Content starts
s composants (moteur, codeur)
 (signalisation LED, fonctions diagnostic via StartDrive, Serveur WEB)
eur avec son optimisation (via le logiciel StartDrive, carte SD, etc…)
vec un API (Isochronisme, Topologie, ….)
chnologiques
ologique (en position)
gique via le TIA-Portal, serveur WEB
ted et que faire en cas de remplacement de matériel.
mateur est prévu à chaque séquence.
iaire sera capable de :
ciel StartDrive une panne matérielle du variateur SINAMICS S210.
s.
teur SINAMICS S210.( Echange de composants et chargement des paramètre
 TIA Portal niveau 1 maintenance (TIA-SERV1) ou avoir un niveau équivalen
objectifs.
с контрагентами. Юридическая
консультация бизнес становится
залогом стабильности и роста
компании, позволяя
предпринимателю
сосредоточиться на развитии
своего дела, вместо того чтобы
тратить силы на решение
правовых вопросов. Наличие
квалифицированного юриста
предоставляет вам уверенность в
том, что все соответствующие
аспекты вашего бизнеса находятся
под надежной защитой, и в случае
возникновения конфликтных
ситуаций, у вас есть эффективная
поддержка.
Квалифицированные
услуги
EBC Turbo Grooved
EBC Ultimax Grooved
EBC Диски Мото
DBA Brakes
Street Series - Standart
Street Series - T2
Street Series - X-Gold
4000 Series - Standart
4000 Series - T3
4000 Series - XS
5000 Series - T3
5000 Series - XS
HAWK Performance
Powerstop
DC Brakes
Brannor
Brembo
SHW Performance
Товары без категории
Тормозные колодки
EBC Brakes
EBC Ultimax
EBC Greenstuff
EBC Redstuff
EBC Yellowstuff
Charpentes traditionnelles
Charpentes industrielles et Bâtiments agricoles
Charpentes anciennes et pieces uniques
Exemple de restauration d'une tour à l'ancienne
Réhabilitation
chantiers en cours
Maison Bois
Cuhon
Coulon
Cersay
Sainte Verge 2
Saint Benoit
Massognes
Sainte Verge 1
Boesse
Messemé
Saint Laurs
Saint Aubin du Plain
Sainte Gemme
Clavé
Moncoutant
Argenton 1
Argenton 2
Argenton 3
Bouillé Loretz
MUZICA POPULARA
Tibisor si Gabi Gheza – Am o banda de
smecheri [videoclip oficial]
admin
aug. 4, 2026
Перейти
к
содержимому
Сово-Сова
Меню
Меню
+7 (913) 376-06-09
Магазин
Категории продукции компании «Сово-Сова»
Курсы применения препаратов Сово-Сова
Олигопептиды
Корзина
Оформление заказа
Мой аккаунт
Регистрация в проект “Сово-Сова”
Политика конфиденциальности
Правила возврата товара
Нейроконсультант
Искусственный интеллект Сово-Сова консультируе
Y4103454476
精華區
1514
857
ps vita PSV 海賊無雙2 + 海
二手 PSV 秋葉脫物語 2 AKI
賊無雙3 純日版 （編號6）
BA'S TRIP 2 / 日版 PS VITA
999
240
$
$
Content ends
Content starts
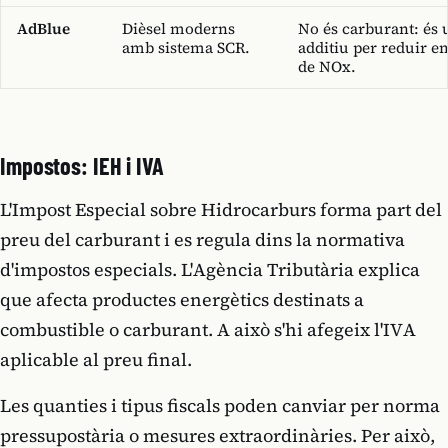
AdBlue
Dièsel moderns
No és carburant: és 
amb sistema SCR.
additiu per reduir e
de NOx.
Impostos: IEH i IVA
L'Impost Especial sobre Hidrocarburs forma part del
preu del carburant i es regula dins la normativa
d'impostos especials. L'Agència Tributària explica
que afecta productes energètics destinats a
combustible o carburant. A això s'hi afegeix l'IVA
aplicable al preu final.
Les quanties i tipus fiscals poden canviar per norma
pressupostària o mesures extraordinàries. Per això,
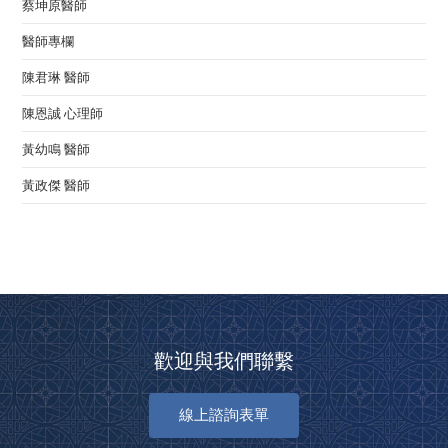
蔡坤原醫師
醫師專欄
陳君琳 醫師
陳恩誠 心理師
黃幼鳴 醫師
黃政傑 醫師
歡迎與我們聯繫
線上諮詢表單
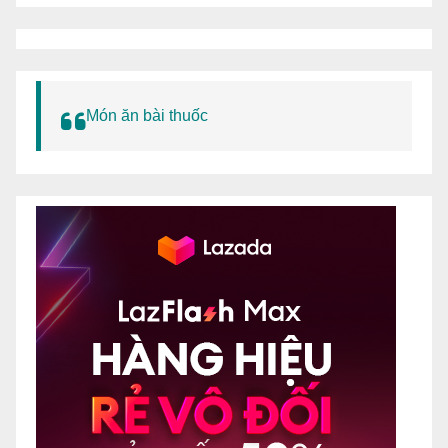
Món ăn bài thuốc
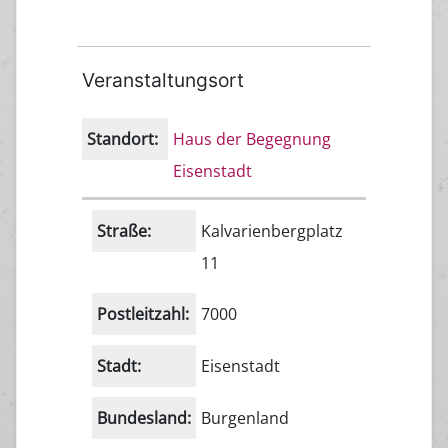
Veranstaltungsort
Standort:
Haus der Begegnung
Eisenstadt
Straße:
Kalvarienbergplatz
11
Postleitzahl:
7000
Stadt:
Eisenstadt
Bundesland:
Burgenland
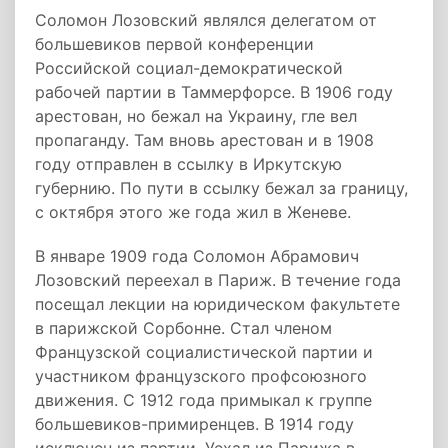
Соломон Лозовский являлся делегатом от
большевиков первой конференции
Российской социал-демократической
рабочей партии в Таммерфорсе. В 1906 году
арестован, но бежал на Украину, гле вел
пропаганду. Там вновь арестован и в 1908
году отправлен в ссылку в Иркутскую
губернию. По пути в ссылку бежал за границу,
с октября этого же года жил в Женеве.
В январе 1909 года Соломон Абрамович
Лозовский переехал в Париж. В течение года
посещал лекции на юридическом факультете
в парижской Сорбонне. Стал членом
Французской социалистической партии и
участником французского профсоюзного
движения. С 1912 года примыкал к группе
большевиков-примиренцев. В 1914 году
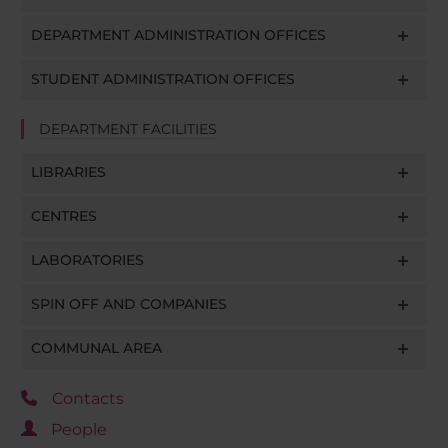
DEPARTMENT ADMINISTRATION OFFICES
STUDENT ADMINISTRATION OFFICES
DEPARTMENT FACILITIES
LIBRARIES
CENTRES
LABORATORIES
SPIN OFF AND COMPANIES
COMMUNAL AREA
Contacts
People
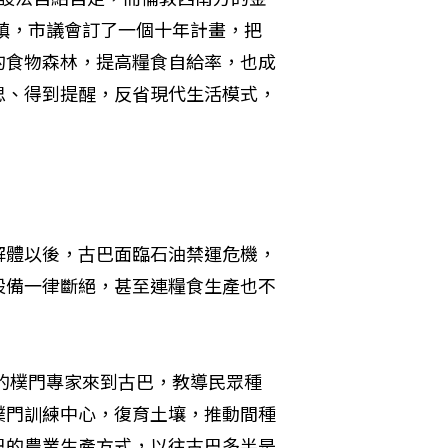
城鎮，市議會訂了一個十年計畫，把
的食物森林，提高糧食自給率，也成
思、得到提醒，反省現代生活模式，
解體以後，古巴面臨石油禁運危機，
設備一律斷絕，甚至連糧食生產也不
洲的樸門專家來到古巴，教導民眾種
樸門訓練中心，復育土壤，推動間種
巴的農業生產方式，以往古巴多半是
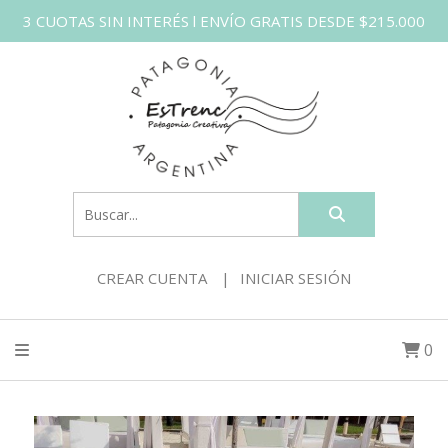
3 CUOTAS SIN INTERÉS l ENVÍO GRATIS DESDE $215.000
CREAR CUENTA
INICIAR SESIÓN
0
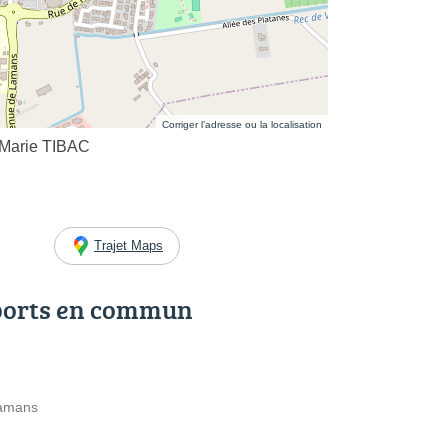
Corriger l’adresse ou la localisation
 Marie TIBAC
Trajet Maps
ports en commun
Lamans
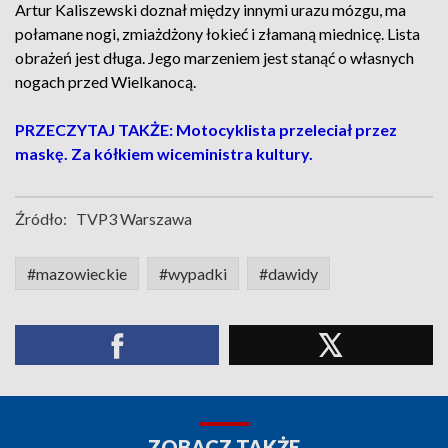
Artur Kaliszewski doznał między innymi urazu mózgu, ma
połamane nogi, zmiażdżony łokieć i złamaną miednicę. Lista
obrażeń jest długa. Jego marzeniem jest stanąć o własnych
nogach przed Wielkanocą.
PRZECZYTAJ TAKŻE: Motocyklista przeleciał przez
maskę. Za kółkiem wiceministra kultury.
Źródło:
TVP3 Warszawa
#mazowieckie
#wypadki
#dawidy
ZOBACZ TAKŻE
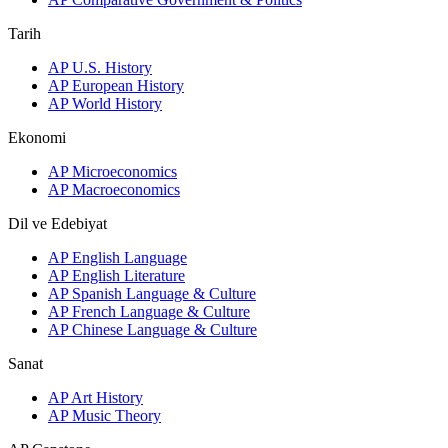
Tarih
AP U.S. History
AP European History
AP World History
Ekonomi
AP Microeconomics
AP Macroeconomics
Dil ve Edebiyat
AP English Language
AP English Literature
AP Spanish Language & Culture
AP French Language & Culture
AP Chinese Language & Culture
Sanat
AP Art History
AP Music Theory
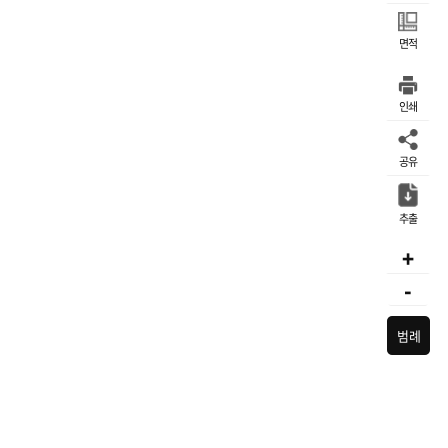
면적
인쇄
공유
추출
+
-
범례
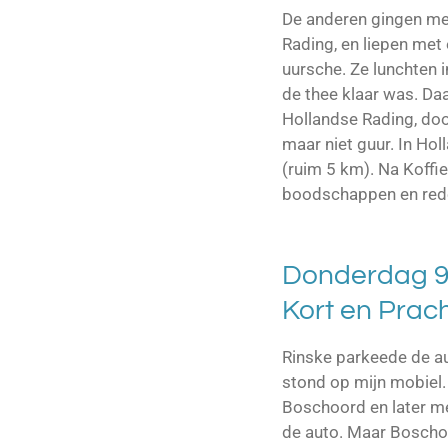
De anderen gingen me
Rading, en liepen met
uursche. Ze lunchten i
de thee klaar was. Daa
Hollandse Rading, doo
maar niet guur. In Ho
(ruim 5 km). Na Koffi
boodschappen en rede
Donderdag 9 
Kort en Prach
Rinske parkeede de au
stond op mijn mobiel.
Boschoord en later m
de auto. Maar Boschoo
Content ends
In the records, please swap "Ekonomi" for "Economics" in the lines starting with the one containing "3 CUOTAS SIN" and going on through the one containing "de auto. Maar Boschoo", and give only those lines with all else unchanged. Leave the pictures out of the answer.

• [FINISHED EXERCISE]:
3 CUOTAS SIN INTERÉS l ENVÍO GRATIS DESDE $215.000
CREAR CUENTA
INICIAR SESIÓN
0
Corriger l’adresse ou la localisation
 Marie TIBAC
Trajet Maps
ports en commun
Lamans
Artur Kaliszewski doznał między innymi urazu mózgu, ma
połamane nogi, zmiażdżony łokieć i złamaną miednicę. Lista
obrażeń jest długa. Jego marzeniem jest stanąć o własnych
nogach przed Wielkanocą.
PRZECZYTAJ TAKŻE: Motocyklista przeleciał przez
maskę. Za kółkiem wiceministra kultury.
Źródło:
TVP3 Warszawa
#mazowieckie
#wypadki
#dawidy
ZOBACZ TAKŻE
Tarih
AP U.S. History
AP European History
AP World History
Economics
AP Microeconomics
AP Macroeconomics
Dil ve Edebiyat
AP English Language
AP English Literature
AP Spanish Language & Culture
AP French Language & Culture
AP Chinese Language & Culture
Sanat
AP Art History
AP Music Theory
면적
인쇄
공유
추출
+
-
범례
De anderen gingen me
Rading, en liepen met
uursche. Ze lunchten i
de thee klaar was. Daa
Hollandse Rading, doo
maar niet guur. In Ho
(ruim 5 km). Na Koffi
boodschappen en rede
Donderdag 9 
Kort en Prach
Rinske parkeede de au
stond op mijn mobiel.
Boschoord en later m
de auto. Maar Boschoo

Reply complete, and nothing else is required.